Robert Hastie directs Peter Gill’s 2001 play

Sarah Crompton

Sarah Crompton

| London | London's West End |

14 February 2018

Peter Gill's drama might as well be subtitled "It’s grim up North." Written in 2001, it evokes life in the late 1960s in a tied farm cottage near York, where the height of excitement is an evening trip to a fellowship meeting.

This is a world of outside toilets, and endless cups of tea, one where a trip to the pub, a washing machine and a foreign holiday are all viewed with suspicion. "Spain? What’s wrong with Bridlington?" someone exclaims at one point. It is a country of chapel, and hard labour, of limited expectations and quiet satisfactions. It is, bar the gay sex and the Yorkshire accents, a world which I recognise from my own Methodist childhood but it now seems as far away as the moon.

It is in this constrained setting that George, a handsome farm worker who has a bit part in the famous York Mystery Plays, meets the enthusiastic assistant director John and with aching tenderness and absolute simplicity begins a relationship with him.

What’s wonderful about Gill’s play is that the barriers between their love are not those you expect. This may be a narrow world but it has a quiet tolerance; something else I recognise from my childhood. George accepts he is gay; his doting mother either doesn’t know or doesn’t care. His sister Barbara recognises he is "not the marrying kind" and the ever-hopeful Doreen, a woman who walks into a room saying she’ll "not be long" in it, knows she can make his tea but never cure his sadness. Instead, it is George's sense of place that keeps them apart. He is as tied to the land and to his home as a bonded labourer; the modern world has no meaning for him. What’s more, his judgement of what would happen to him if he left for London has the ring of reality.

All of this is powerfully conveyed in this sensitive production, carefully directed by (Yorkshireman) Robert Hastie to give full weight to every subtle inflection of behaviour. He is much helped by Peter McKintosh's beautifully detailed one-room setting, which has the glory of the Yorkshire moors unfolding overhead. Its textures are all closely observed in the rugs and carpets, the cloth coats and faded silk scarves. The cooking range which the mother regards as an inconvenience and John as a period feature shows the chasm between them. So does his gift of a shirt from a trendy boutique, compared with the heavy flannel George normally wears.

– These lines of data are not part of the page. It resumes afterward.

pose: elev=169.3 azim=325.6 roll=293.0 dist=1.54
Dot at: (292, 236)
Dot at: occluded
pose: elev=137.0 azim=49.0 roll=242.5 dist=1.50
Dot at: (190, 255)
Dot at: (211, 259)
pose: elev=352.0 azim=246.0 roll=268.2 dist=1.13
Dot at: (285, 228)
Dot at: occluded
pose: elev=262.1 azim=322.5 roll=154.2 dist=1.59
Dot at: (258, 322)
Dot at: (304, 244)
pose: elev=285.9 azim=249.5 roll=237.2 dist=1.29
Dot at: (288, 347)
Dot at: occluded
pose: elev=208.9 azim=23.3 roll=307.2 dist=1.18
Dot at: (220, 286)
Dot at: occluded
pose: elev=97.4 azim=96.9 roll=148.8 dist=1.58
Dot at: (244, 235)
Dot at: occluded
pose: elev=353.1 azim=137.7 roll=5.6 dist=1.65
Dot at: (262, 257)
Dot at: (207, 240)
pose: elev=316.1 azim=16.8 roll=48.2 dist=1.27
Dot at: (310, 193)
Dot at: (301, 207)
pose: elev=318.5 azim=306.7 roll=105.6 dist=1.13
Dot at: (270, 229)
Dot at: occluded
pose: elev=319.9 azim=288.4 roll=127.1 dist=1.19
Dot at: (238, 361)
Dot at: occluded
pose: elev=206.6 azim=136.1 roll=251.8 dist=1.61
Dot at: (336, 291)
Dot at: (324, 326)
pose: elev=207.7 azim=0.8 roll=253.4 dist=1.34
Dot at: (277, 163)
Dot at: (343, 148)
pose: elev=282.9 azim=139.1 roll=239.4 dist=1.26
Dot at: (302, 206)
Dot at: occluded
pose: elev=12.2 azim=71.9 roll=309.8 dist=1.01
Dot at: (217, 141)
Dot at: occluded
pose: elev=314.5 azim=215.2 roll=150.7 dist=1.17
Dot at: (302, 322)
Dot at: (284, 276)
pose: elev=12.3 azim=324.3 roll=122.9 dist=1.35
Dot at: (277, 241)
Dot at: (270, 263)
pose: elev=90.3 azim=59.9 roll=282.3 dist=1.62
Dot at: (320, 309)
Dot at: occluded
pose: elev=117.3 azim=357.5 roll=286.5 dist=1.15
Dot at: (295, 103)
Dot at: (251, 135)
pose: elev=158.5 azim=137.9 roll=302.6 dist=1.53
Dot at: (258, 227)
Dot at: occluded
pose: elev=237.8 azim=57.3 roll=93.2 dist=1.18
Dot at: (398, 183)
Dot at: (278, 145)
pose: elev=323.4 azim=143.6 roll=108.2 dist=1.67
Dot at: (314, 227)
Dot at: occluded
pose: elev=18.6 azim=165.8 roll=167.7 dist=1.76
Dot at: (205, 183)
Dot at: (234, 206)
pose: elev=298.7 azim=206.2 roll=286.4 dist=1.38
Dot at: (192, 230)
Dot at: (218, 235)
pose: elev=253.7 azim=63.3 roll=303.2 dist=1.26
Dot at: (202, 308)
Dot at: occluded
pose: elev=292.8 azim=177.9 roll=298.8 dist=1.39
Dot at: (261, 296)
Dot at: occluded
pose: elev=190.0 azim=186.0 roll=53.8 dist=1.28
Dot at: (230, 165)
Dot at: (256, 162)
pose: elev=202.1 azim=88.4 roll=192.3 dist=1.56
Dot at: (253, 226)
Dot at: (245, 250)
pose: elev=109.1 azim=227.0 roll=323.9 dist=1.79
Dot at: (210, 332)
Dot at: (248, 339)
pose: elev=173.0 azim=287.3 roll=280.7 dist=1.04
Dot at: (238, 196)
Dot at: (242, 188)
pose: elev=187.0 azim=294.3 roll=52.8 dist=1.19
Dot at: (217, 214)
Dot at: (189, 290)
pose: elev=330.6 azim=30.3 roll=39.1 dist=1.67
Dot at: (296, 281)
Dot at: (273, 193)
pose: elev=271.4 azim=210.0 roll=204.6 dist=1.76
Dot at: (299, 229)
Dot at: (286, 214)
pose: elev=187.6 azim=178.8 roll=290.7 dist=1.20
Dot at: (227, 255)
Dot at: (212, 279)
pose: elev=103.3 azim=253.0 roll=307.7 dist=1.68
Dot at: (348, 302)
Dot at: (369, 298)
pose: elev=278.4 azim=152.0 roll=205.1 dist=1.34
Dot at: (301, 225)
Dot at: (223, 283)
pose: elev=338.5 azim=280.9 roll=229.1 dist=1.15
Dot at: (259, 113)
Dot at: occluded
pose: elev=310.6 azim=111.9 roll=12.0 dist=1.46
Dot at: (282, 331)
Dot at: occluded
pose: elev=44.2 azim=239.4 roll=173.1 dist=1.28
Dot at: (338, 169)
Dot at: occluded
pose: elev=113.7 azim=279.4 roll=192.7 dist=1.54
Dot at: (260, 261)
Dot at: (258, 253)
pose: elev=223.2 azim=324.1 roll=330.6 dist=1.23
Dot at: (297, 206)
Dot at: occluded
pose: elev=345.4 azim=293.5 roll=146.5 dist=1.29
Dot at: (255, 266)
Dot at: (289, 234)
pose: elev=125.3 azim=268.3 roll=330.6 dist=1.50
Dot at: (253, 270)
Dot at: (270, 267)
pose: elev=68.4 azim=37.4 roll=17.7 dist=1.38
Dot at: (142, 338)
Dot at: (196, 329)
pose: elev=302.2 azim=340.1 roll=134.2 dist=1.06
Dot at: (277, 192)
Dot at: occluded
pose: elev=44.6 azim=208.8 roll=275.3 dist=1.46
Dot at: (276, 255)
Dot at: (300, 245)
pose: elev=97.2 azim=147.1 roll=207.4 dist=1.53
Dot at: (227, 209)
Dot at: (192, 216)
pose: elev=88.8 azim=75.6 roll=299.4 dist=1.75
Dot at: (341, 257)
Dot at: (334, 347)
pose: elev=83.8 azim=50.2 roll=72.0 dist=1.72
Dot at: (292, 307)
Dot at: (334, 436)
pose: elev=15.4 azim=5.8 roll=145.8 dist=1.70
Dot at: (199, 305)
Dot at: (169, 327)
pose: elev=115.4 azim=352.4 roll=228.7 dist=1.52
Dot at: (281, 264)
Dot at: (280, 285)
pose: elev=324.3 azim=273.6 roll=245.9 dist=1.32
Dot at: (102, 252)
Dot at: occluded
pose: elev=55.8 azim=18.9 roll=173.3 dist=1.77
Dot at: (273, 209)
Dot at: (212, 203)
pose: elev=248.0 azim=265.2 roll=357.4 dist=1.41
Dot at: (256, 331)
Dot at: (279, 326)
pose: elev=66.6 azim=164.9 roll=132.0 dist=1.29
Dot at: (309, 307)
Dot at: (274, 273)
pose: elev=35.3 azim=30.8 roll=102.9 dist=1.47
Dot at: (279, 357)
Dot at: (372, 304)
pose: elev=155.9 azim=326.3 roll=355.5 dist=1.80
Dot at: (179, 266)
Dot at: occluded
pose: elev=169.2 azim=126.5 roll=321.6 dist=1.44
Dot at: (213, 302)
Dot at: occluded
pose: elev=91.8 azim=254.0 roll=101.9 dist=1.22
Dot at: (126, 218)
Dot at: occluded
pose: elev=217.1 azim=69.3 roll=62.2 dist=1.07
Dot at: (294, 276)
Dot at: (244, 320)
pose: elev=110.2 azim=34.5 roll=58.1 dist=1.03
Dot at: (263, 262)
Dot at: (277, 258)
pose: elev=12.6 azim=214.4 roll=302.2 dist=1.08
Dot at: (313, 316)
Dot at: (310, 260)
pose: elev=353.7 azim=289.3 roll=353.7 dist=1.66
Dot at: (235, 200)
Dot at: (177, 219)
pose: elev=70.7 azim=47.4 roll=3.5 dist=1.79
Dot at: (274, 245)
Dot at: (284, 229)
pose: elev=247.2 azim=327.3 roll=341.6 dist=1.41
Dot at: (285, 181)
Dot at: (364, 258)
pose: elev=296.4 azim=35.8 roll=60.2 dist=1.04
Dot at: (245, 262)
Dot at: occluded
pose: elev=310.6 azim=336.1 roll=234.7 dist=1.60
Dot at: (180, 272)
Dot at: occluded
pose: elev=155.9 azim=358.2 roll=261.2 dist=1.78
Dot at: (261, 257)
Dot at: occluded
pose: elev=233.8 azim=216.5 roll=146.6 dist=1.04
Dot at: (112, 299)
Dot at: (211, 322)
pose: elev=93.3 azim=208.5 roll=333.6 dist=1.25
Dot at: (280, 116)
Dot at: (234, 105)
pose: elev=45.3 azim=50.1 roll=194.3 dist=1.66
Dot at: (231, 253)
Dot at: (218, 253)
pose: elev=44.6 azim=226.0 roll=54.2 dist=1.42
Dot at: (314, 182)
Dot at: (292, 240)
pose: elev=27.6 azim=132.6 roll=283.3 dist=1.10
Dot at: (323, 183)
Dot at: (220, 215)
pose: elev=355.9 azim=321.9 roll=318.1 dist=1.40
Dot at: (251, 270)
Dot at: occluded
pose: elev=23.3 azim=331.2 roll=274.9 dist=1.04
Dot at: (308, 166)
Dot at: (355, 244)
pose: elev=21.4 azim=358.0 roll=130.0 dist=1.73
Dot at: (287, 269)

And the superb performances have exactly the same sense of texture and feel. There's not a character on this stage that you don't care about, from Brian Fletcher (making his professional debut) as the gawky teenager Jack, all elbows and "dunnos" to Katie West's anxious to please Doreen, in her sensible shoes, snatching what little happiness she can wherever she finds it, to Lucy Black's bustling Barbara and Matthew Wilson's bluff Arthur. Lesley Nichol, as the mother, finds just the right note of reticent selflessness.

There is a marvellous moment at the start of the second half where they all return from their trip to see the Mysteries, exhilarated and enraptured by what they have seen. In between the joy of their conversation – "Jesus was good" – there is an overwhelming sense of the transformative power of art and just for a moment you imagine that George and John can find a way through to a fulfilled and happy life of their own.

Ben Batt as George and Jonathan Bailey as John are heartbreaking as they chart the ways that that cannot be. Batt has an extraordinary ability to channel emotion without changing his expression, but the moment when his face crumples as he realises what he has lost is devastating. Bailey is equally affecting, tentatively touching George’s back with delighted affection when he thinks no one is looking.

In a play of nuance, where more is expressed than can ever be said, both men are utterly superb, holding the kind but sad heart of an overwhelmingly moving revival of a play that forms a great tribute to Gill’s profound writing in the year of his 79th birthday.

The York Realist runs at the Donmar Warehouse from 13 February to 24 March, and at Sheffield Crucible from 27 March to 7 April.